Most lawyers generally perform in the counseling "mode." When a lawyer
acts as an advisor, he has to reflect upon the future ramifications of his conduct.
Often, a tax opinion letter or other document an attorney drafts is designed
to encourage third party investments. Since the letter was intended to induce
third party or non-client reliance, suits against drafters by non-clients are
somewhat justifiable.
The bright line segregating advocates from advisors is fading, and a new type
of hybrid lawyering is emerging in the profession. It could be labeled as a
"third way" of lawyering, much like Prime Minister Tony Blair's "third
way." These "third way" lawyers, or "regulatory counsel,"
are involved in pervasively regulated industries like financial institutions,
publicly traded corporations, pharmaceuticals or healthcare.
Attorneys representing pervasively regulated clients absolutely know that their
documents will face stringent governmental scrutiny by ad-ministrative regulators.
Their position is not as uncertain as typical transactional lawyers, whose documents
may forever remain in darkness, yet these lawyers may not be truly adversarial
with the regulators.
Clearly, questionable representations or errors on compliance documents could
result in tremendous financial losses for their clients, such as a hospital
losing Medicare or mistakes resulting in full-blown audits. Some authorities
maintain that there are enhanced duties of candor owed by lawyers operating
in the regulatory landscape that are akin to the duty of candor to the court.
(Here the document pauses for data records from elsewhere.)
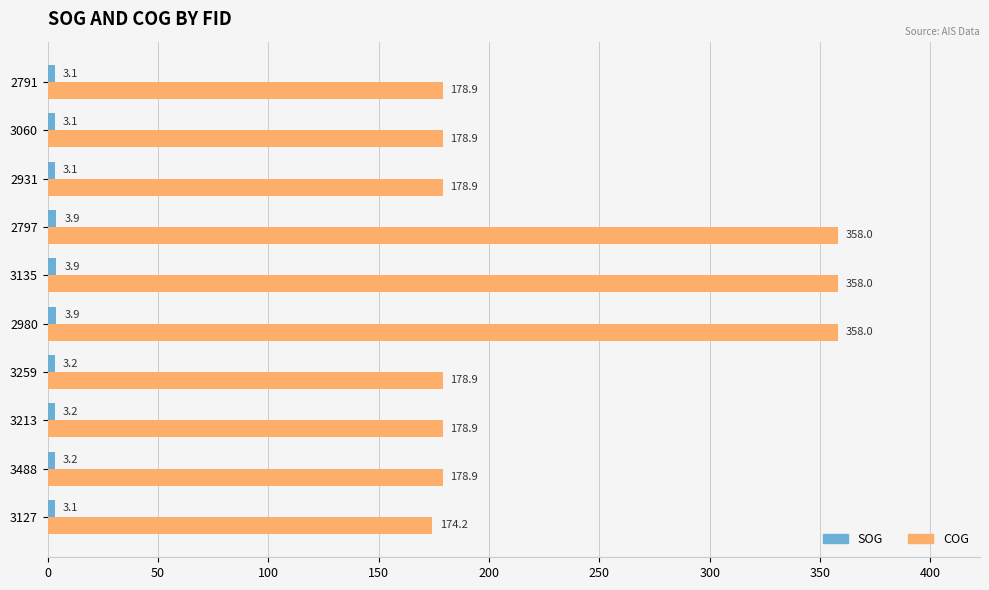

Is it true that COG equals 228.5 at 3135?

False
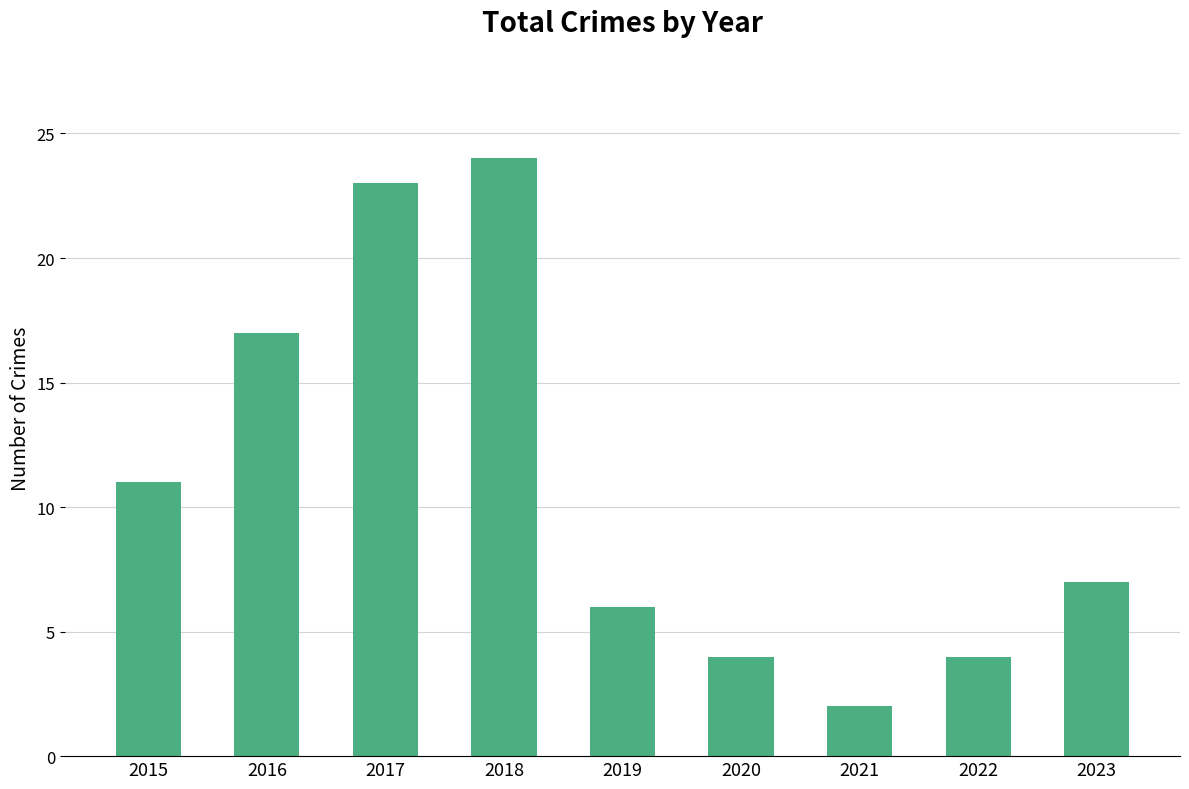

What is the difference between the maximum and minimum values?

22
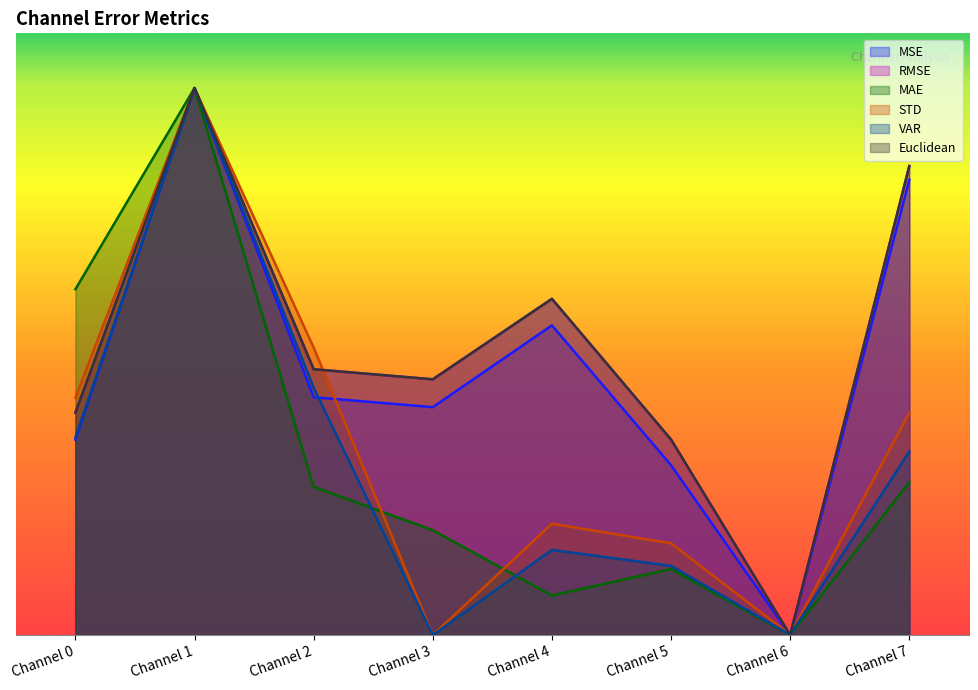

How many interior local peaks does the Euclidean series have?

2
In some states, that duty of candor to the tribunal can even trump the duty
of confidentiality owed to the client. This argument maintains that since lawyers
are aware of the negative impact caused by erroneous disclosure or compliance,
they have a heightened duty to be accurate and truthful.
There are no special rules etched in stone for lawyers interacting with governmental
regulators, and "cooperation" with a regulator can suddenly become
strategic posturing for future litigation. Regulators are not immune from mistakes,
or misconstruing their mandate; they too can become overly zealous or simply
be wrong.
It would probably be easier if we actually wore wigs. Then at least clients,
third parties, regulators and judicial officers would get clear signals of the
role in which we were engaged. But we would lose the edge that skillful use
of ambiguity sometimes provides in terms of leveraging a client's changing position.
And, don- ning a wig exacerbates "bad hair days."